Differences between a Kyubell and Dumbbell

Both a dumbbell and Kyūbell are simple versions of a handheld weight. Dumbbells offer a scalability of load in many different exercises. Kyūbells offer scalability of load like a dumbbell but they also allow users to target different force curves within common movements. Manipulation of how force is applied to a muscle is one of the many applications of the Kyūbells.

Understanding the different positions

Manipulation of force is the #1 goal of any resistance training implement. Force is a vector quantity that has both a magnitude and direction. Force is a non-linear expression that results during push and pull movements. The number one way to influence force output in resistance training is through progressive loading. The second way to influence force output is the position of an implement relative to the lever arm (we often refer to this as changing the mechanical loading of an exercise). Kyūbells can both influence force through progressive loading but also through changing position in common exercises.

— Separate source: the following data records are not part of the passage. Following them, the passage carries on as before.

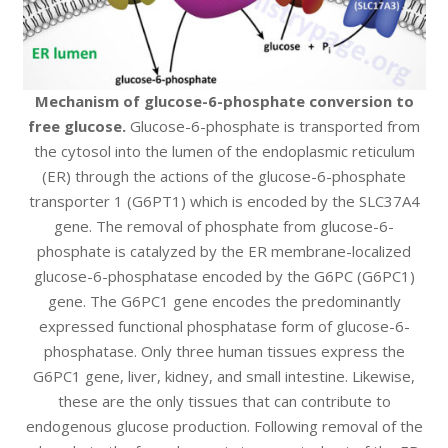
Mechanism of glucose-6-phosphate conversion to
free glucose.
Glucose-6-phosphate is transported from
the cytosol into the lumen of the endoplasmic reticulum
(ER) through the actions of the glucose-6-phosphate
transporter 1 (G6PT1) which is encoded by the SLC37A4
gene. The removal of phosphate from glucose-6-
phosphate is catalyzed by the ER membrane-localized
glucose-6-phosphatase encoded by the G6PC (G6PC1)
gene. The G6PC1 gene encodes the predominantly
expressed functional phosphatase form of glucose-6-
phosphatase. Only three human tissues express the
G6PC1 gene, liver, kidney, and small intestine. Likewise,
these are the only tissues that can contribute to
endogenous glucose production. Following removal of the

The center mass position is the most stable of the various positions. Due to the stability of the center mass it is the position that can be loaded the heaviest (in terms of absolute load of the implement).

The rack position allows uses to target larger force curves (muscle will be under load longer) in various upper body fly exercises. Some users also feel the rack position is easier on their joints when doing pressing exercises though this is completely up to your individual biomechanics and injury history.

The long leverposition is the most demanding from a mechanical loading perspective. While the inherent absolute load of the Kyūbell will be lighter relative to other positions, this position produces the longest lever arm in most exercises.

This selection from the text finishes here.